- BRIEF: Starting at the line that has "### Are there" and stopping after the line that has "Yes, many providers", reproduce the listing below exactly; omit everything else.

[[ RECORDED DATA open ]]

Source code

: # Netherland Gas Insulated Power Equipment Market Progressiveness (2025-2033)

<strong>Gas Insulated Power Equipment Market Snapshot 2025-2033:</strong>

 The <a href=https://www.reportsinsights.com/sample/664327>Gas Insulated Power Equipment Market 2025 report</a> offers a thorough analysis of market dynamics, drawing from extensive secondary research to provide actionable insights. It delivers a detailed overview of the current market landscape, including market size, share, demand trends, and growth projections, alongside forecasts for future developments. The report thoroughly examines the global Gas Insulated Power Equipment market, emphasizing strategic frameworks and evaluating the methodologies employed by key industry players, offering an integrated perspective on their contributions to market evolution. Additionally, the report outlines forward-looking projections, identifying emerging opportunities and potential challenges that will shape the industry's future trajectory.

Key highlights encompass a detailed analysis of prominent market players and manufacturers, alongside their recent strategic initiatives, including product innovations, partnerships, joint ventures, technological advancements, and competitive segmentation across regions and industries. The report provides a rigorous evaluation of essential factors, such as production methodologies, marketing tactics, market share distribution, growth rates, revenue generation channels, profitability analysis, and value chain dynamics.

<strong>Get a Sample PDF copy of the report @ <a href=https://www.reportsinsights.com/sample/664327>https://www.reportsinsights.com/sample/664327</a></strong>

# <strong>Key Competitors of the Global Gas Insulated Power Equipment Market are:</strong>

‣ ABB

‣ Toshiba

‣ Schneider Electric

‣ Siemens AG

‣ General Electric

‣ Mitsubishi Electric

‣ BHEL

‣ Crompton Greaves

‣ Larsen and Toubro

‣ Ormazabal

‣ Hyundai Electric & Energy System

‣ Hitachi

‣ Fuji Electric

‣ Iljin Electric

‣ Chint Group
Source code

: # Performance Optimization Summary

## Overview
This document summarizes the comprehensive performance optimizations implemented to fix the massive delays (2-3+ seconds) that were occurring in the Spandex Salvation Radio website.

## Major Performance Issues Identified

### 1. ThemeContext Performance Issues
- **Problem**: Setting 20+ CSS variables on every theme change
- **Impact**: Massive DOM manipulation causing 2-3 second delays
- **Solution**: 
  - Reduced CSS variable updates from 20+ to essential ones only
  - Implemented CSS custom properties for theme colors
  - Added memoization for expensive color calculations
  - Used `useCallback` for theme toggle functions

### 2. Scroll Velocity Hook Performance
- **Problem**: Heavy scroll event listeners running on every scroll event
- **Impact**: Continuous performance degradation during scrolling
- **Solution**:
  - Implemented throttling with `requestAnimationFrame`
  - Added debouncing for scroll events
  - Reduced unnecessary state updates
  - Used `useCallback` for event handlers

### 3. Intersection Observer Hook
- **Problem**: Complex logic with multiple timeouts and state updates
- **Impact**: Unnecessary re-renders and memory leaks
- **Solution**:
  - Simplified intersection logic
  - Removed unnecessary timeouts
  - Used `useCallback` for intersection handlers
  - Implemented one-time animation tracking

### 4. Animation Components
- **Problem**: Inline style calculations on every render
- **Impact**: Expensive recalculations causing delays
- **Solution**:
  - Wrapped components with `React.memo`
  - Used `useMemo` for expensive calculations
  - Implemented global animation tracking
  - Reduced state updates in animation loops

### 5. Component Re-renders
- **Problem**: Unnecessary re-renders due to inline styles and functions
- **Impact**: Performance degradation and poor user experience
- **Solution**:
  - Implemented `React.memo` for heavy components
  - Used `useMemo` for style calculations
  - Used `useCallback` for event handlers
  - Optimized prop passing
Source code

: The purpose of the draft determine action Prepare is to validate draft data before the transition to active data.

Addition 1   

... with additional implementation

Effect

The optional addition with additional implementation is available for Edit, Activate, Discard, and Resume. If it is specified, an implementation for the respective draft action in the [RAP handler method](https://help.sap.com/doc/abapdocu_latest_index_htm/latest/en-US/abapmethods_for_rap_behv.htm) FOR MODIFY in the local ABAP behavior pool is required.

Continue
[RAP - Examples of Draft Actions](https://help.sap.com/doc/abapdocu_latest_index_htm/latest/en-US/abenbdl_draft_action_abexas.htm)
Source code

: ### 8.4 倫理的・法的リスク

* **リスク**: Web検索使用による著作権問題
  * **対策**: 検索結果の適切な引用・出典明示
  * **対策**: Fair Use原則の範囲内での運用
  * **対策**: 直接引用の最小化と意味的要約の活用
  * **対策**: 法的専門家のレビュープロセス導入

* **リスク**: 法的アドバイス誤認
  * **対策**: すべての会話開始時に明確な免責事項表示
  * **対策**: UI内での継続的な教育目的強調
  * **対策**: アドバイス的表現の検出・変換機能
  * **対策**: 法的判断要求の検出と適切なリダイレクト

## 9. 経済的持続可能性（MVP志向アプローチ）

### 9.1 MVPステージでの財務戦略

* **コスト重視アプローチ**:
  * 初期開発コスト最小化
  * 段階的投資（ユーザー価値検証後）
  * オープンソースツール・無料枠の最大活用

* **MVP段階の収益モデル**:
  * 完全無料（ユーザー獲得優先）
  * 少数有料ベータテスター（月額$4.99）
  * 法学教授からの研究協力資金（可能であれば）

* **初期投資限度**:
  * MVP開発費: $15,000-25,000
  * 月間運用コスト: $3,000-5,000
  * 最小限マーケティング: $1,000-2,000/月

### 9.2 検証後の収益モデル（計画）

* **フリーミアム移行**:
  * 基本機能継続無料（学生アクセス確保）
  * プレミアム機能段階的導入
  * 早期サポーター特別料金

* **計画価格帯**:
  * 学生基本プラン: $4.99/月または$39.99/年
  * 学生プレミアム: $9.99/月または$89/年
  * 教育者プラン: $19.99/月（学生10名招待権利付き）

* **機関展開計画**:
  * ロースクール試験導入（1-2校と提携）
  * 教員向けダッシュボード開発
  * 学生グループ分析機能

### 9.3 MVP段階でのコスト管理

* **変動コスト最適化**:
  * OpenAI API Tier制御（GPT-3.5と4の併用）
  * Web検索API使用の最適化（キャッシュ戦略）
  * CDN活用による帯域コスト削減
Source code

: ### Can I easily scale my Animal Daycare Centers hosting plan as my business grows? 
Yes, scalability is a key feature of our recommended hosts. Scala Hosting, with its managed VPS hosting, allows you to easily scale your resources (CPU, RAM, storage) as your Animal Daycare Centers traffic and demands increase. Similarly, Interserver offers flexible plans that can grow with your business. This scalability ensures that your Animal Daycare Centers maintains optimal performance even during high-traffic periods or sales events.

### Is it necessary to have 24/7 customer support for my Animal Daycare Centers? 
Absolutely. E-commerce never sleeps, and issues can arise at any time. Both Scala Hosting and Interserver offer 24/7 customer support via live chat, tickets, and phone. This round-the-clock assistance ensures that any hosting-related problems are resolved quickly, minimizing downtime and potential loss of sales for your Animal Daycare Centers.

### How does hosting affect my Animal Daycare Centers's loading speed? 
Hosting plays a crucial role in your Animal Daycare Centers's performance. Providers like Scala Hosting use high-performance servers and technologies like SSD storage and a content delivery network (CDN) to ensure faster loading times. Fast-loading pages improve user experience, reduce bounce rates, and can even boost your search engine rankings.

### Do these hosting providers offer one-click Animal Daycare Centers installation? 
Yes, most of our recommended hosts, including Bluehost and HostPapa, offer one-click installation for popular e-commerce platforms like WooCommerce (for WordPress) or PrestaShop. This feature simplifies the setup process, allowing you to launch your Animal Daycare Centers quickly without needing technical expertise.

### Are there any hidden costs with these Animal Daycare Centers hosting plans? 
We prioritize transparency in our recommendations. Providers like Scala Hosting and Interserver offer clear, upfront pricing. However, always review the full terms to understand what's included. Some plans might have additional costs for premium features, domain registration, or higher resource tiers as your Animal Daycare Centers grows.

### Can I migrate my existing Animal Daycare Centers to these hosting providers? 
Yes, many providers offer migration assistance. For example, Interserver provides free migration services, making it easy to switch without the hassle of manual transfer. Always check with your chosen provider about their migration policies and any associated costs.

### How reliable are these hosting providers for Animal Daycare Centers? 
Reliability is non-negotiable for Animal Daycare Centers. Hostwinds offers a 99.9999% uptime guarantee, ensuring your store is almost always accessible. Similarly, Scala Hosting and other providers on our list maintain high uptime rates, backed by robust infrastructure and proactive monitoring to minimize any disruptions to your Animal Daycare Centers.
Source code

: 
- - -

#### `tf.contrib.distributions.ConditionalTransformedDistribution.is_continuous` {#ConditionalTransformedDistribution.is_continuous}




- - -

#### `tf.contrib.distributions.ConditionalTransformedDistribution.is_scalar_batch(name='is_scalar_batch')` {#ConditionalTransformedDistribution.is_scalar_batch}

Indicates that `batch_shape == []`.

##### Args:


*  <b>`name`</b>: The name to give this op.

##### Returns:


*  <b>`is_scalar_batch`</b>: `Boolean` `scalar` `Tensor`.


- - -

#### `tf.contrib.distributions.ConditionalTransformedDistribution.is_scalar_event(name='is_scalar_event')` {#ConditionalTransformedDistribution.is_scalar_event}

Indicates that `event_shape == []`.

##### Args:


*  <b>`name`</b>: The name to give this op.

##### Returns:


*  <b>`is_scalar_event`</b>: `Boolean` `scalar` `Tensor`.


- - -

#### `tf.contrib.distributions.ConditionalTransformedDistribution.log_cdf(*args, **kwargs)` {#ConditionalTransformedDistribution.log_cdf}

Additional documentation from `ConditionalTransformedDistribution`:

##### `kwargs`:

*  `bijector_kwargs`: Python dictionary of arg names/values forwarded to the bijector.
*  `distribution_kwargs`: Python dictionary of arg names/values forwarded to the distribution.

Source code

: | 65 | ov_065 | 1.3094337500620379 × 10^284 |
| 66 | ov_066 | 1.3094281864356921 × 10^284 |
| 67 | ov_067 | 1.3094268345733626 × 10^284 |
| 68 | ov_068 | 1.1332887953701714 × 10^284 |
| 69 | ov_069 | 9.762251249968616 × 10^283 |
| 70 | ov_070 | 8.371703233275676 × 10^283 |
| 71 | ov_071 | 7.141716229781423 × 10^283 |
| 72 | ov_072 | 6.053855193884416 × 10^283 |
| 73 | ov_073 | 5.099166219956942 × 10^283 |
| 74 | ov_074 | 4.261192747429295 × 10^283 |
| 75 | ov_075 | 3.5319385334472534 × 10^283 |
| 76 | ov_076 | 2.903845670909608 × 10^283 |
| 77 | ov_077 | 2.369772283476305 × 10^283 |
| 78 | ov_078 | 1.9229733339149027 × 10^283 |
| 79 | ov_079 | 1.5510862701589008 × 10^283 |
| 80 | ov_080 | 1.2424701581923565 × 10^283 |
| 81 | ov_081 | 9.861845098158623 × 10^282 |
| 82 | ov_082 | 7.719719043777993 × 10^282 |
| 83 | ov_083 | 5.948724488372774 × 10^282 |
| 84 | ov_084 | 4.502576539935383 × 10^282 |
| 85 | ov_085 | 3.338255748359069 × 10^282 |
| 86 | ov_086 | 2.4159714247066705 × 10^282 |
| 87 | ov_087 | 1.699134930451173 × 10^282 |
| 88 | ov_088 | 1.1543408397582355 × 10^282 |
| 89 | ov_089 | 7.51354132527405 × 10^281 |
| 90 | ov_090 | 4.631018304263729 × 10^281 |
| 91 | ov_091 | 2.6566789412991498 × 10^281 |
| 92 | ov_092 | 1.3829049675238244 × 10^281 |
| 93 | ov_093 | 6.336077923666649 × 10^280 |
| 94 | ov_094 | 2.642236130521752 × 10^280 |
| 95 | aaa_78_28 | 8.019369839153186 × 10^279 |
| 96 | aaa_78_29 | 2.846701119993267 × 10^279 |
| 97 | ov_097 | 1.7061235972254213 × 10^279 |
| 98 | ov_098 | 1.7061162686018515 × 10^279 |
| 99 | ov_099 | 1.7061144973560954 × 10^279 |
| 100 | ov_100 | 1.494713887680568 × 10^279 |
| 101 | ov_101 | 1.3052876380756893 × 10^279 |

[[ RECORDED DATA closed ]]

- RESPONSE TO THIS EXERCISE:
### Are there any hidden costs with these Animal Daycare Centers hosting plans? 
We prioritize transparency in our recommendations. Providers like Scala Hosting and Interserver offer clear, upfront pricing. However, always review the full terms to understand what's included. Some plans might have additional costs for premium features, domain registration, or higher resource tiers as your Animal Daycare Centers grows.

### Can I migrate my existing Animal Daycare Centers to these hosting providers? 
Yes, many providers offer migration assistance. For example, Interserver provides free migration services, making it easy to switch without the hassle of manual transfer. Always check with your chosen provider about their migration policies and any associated costs.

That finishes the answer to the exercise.